What we DON'T do in this phase

  • Generic vectorised aggregate at the kernel level — that's Photon's 5-year project. Σ.G stops at "shape-parameterised operator + cost-driven dispatch". The kernels stay shape-specific.
  • Cardinality estimation infrastructure — we use simple selectivity heuristics for Σ.G.4 (e.g. "filter selectivity > 0.1 enables fused path"). Real CBO is its own initiative.
  • Aggregate spilling, AQE-style adaptive replans — separate follow-ups; the fused path runs in-memory only for now.

Decisions to lock before starting

# Question Default
1 When does Σ.G.2 fold in EnableDictGroupCountRule? Σ.G.3 or later — dict-preservation is orthogonal, can stay separate until G.4.
2 Do we keep per-rule names as deprecation aliases? One release cycle — InjectFusedQ1 becomes an alias for InjectFusedAggregate { shape: SHAPE_Q1 }. Delete after Σ.G.5.
3 Where does AggregateShapeConfig::detect live? New module crates/ematix-flow-core/src/planner/fused_shape.rs. Pure function — no global state, easy to test.
4 Test strategy Same fixture-based oracle tests we use for the rules today; add a "detect" unit test per shape that exercises the matcher in isolation.

Engineering total

Σ.G.1 + G.2 + G.3 = ~9 working days for the deterministic part. Σ.G.4 + G.5 = ~8 working days, with G.4 carrying real risk of extending another week if shape detection turns out to be hard.

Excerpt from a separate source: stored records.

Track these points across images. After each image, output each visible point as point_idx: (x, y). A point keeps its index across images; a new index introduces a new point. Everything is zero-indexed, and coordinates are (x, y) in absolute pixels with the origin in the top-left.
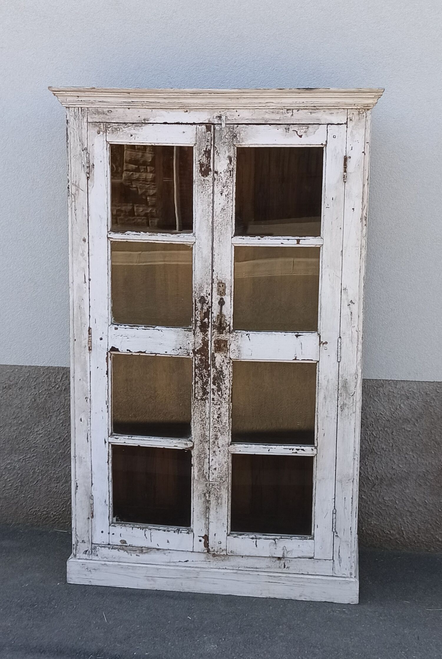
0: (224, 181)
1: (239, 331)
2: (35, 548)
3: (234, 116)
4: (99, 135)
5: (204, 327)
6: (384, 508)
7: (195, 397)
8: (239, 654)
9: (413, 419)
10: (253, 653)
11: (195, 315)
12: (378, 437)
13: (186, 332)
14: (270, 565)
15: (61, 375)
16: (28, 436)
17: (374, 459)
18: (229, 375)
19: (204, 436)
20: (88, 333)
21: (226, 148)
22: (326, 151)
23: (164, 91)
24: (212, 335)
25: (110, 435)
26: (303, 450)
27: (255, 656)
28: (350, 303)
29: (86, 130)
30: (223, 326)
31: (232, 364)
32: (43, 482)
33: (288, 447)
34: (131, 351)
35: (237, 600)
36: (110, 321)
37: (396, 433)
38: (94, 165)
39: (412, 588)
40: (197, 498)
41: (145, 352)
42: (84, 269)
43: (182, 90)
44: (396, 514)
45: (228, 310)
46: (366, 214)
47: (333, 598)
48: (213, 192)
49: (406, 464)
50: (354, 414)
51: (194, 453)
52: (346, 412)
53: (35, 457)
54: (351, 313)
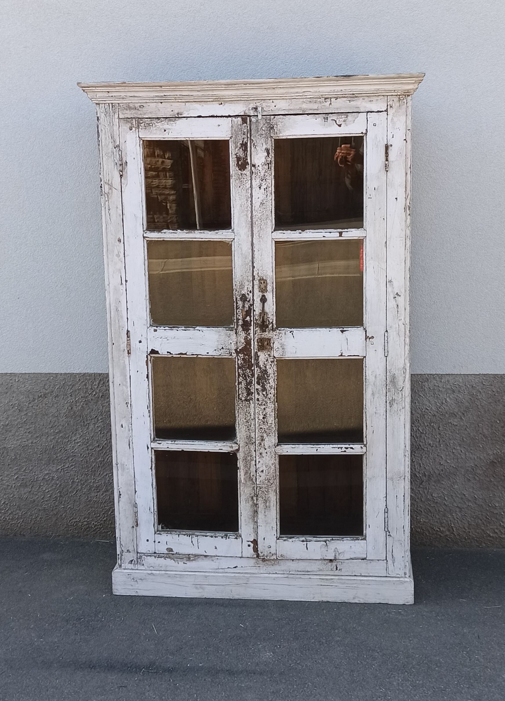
0: (262, 174)
1: (283, 329)
2: (77, 560)
3: (270, 107)
4: (131, 131)
5: (246, 326)
6: (432, 505)
7: (239, 398)
8: (297, 661)
9: (460, 413)
10: (310, 660)
11: (237, 314)
12: (424, 433)
13: (227, 331)
14: (321, 568)
15: (98, 382)
16: (66, 445)
17: (421, 455)
18: (274, 374)
19: (249, 438)
20: (126, 336)
21: (263, 140)
22: (366, 139)
23: (197, 84)
24: (255, 334)
25: (152, 440)
26: (352, 448)
27: (313, 662)
28: (396, 296)
29: (118, 126)
30: (265, 324)
31: (276, 363)
32: (83, 492)
33: (336, 446)
34: (172, 353)
35: (289, 606)
36: (149, 323)
37: (443, 428)
38: (127, 163)
39: (467, 586)
40: (245, 502)
41: (186, 354)
42: (120, 271)
43: (216, 81)
44: (445, 510)
45: (271, 307)
46: (410, 203)
47: (388, 600)
48: (251, 187)
49: (453, 459)
50: (403, 409)
51: (240, 456)
52: (395, 408)
53: (73, 467)
54: (398, 305)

Worth doing once the current AWS campaign closes out (i.e. the SF=1 + SF=10 BENCHMARKS.md are in main) so we have a clean oracle.

Locking sequence

  1. Land current AWS campaign cleanup — SF=10 re-run (next campaign), bench.sh fixes ([[project_aws_prebuilt_target_follow_up]])
  2. Σ.G.1 audit — read-only, no code change. Output a shape catalog.
  3. Decide whether to commit to Σ.G.2-5 based on what the audit reveals. If 4 of 5 operators are basically identical, G.2 is a single-day unify. If they're heterogeneous, G.1's audit might recommend keeping them separate.